Task description:
Using only the summary of the binary form paper, explain in one to three sentences why it counts the lower bound as a contribution.

Selected excerpt:
A Lower Bound for the Area of the Fundamental Region of a Binary Form

TL;DR

This paper establishes a lower bound on the area of the fundamental region of a binary form based on its height and the number of real roots, contributing to the understanding of geometric properties of polynomial forms.

Contribution

It provides a new lower bound relating the area of the fundamental region of a binary form to its height and real roots count, a novel geometric inequality in algebraic number theory.

Findings

Proves a lower bound: h_F^{2/n}A_F ≥ (2^{1 + (r/n)})π

Relates geometric area to algebraic properties of binary forms

Enhances understanding of the shape and size of fundamental regions

Abstract

Let $$ F(x, y) = \prod\limits_{k = 0}^{n - 1}(\delta_kx - \gamma_ky) $$ be a binary form of degree $n \geq 1$, with complex coefficients, written as a product of $n$ linear forms in $\mathbb C[x, y]$. Let $$ h_F = \prod\limits_{k = 0}^{n - 1}\sqrt{|\gamma_k|^2 + |\delta_k|^2} $$ denote the height of $F$ and let $A_F$ denote the area of the fundamental region of $F$: $$ \left\{(x, y) \in \mathbb R^2 \colon |F(x, y)| \leq 1\right\}. $$ We prove that $h_F^{2/n}A_F \geq \left(2^{1 + (r/n)}\right)\pi$, where $r$ is the number of roots of $F$ on the real projective line $\mathbb R\mathbb P^1$, counting multiplicity.

Entries supplied:

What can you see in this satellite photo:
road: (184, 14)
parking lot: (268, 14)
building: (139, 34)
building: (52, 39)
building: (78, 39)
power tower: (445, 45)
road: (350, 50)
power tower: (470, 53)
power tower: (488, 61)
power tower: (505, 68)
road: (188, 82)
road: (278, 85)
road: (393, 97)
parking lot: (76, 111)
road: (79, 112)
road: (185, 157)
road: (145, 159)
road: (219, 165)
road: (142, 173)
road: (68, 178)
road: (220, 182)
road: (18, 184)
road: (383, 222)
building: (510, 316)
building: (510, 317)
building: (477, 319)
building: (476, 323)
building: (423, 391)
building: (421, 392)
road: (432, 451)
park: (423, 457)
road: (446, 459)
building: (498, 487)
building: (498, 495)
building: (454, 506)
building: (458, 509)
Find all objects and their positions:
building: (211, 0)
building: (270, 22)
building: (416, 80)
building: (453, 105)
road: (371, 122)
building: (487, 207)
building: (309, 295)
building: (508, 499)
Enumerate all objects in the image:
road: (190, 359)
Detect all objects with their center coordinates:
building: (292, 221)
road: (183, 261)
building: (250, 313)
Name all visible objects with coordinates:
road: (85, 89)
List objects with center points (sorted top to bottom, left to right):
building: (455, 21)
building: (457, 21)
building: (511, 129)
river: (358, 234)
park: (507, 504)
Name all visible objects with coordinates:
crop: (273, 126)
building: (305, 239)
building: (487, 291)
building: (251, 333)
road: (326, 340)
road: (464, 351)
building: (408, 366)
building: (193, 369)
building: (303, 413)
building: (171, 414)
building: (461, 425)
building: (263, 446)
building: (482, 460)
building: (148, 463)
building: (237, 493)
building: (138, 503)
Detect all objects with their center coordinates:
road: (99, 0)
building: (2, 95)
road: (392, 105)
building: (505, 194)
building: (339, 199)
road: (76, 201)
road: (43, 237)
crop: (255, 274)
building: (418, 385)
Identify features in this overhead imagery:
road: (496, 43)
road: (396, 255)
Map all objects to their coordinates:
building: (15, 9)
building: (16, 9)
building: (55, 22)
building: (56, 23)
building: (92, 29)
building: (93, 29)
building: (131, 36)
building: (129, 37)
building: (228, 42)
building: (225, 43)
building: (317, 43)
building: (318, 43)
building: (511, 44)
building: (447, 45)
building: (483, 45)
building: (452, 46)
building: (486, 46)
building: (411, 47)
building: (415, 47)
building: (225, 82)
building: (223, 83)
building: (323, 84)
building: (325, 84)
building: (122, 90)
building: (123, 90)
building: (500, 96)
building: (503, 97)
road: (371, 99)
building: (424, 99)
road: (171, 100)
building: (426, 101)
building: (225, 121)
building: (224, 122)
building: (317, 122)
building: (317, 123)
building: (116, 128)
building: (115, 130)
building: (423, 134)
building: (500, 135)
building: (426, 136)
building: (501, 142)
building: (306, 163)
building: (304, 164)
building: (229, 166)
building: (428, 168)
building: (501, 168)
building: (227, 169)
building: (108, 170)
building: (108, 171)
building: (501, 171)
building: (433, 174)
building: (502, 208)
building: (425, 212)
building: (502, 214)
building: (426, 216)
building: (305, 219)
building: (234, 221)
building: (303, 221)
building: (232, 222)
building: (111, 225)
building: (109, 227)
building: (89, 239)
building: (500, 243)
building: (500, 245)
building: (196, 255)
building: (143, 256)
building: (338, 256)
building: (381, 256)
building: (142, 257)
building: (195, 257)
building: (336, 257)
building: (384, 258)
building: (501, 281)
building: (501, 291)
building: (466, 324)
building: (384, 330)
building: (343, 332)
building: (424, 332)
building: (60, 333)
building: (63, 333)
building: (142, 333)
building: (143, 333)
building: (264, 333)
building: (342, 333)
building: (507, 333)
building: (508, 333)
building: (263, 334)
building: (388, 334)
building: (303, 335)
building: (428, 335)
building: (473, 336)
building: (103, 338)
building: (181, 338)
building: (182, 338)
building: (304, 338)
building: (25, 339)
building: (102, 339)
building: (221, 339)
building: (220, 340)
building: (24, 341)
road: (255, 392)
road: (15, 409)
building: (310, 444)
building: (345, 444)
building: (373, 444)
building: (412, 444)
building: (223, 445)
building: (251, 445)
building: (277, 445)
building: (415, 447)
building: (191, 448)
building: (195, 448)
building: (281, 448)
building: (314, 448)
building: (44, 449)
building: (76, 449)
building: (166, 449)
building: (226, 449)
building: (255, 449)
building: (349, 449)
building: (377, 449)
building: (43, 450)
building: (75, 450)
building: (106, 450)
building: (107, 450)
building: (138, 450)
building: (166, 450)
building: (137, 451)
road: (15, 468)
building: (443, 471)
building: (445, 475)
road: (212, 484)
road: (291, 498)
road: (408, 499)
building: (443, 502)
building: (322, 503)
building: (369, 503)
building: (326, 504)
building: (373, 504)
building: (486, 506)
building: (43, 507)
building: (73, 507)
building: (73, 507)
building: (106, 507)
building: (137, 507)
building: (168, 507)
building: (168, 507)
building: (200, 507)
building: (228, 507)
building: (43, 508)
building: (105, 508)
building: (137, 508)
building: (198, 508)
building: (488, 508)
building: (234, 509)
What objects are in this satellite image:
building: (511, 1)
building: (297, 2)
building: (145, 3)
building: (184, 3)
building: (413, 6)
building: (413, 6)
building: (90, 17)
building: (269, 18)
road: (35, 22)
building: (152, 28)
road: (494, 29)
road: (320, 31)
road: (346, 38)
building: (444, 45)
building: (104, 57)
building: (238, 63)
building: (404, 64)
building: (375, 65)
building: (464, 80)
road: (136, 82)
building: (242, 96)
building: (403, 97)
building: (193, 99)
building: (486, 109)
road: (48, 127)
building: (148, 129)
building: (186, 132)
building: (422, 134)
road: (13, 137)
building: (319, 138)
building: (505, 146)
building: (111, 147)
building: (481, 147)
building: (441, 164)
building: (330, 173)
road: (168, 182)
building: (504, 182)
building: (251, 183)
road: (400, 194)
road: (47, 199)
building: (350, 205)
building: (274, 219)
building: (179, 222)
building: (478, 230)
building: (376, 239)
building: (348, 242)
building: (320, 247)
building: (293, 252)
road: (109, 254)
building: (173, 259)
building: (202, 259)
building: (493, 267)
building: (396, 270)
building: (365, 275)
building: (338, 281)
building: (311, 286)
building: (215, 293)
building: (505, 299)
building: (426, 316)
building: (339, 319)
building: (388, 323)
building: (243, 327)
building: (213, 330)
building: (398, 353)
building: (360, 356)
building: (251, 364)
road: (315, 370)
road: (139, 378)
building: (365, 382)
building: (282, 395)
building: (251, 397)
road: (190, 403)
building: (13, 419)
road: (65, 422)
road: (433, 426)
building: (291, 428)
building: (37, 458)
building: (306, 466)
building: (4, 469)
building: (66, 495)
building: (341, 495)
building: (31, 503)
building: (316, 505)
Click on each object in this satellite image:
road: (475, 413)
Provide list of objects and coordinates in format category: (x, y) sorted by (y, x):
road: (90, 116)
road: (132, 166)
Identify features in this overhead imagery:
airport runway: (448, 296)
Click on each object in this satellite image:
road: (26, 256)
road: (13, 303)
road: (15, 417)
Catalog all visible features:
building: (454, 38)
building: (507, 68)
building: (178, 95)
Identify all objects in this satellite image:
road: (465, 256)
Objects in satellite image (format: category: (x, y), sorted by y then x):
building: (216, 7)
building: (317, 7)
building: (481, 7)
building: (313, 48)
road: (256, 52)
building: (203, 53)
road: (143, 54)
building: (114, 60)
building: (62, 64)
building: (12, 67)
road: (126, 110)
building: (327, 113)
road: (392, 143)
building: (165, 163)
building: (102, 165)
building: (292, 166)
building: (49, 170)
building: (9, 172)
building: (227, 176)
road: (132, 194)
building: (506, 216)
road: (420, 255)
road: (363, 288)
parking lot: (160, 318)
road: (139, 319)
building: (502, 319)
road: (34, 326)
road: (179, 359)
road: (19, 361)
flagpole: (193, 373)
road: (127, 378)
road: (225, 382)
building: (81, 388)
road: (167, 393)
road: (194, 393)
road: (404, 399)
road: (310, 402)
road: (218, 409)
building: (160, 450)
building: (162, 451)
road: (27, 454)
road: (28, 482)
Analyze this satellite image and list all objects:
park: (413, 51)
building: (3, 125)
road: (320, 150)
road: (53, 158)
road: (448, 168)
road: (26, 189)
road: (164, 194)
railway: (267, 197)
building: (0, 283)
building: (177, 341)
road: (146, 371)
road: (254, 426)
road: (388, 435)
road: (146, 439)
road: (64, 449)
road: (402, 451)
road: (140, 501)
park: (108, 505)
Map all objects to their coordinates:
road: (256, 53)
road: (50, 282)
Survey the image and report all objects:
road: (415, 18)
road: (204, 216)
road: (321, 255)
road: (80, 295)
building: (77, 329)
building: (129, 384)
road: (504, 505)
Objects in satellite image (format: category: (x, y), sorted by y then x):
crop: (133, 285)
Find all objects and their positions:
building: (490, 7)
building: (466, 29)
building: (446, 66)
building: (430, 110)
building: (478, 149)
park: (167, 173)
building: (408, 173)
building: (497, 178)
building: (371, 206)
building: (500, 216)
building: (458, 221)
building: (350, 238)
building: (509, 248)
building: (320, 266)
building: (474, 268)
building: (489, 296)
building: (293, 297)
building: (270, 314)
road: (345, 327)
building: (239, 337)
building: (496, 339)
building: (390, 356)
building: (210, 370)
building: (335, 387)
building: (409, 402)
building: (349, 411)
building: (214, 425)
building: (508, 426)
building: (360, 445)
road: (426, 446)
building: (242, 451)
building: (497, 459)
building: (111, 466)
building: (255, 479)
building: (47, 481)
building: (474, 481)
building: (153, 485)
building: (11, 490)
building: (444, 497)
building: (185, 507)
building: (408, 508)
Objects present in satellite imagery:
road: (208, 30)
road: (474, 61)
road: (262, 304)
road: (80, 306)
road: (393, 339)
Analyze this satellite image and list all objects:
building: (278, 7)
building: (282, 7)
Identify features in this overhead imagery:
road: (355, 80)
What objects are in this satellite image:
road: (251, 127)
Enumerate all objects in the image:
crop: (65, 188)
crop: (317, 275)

Result of the exercise:
The summary says the bound is new and ties the area of a binary form's fundamental region to two algebraic features: its height and how many real roots it has. It calls this a novel geometric inequality in algebraic number theory, one that adds to the understanding of the shape and size of fundamental regions.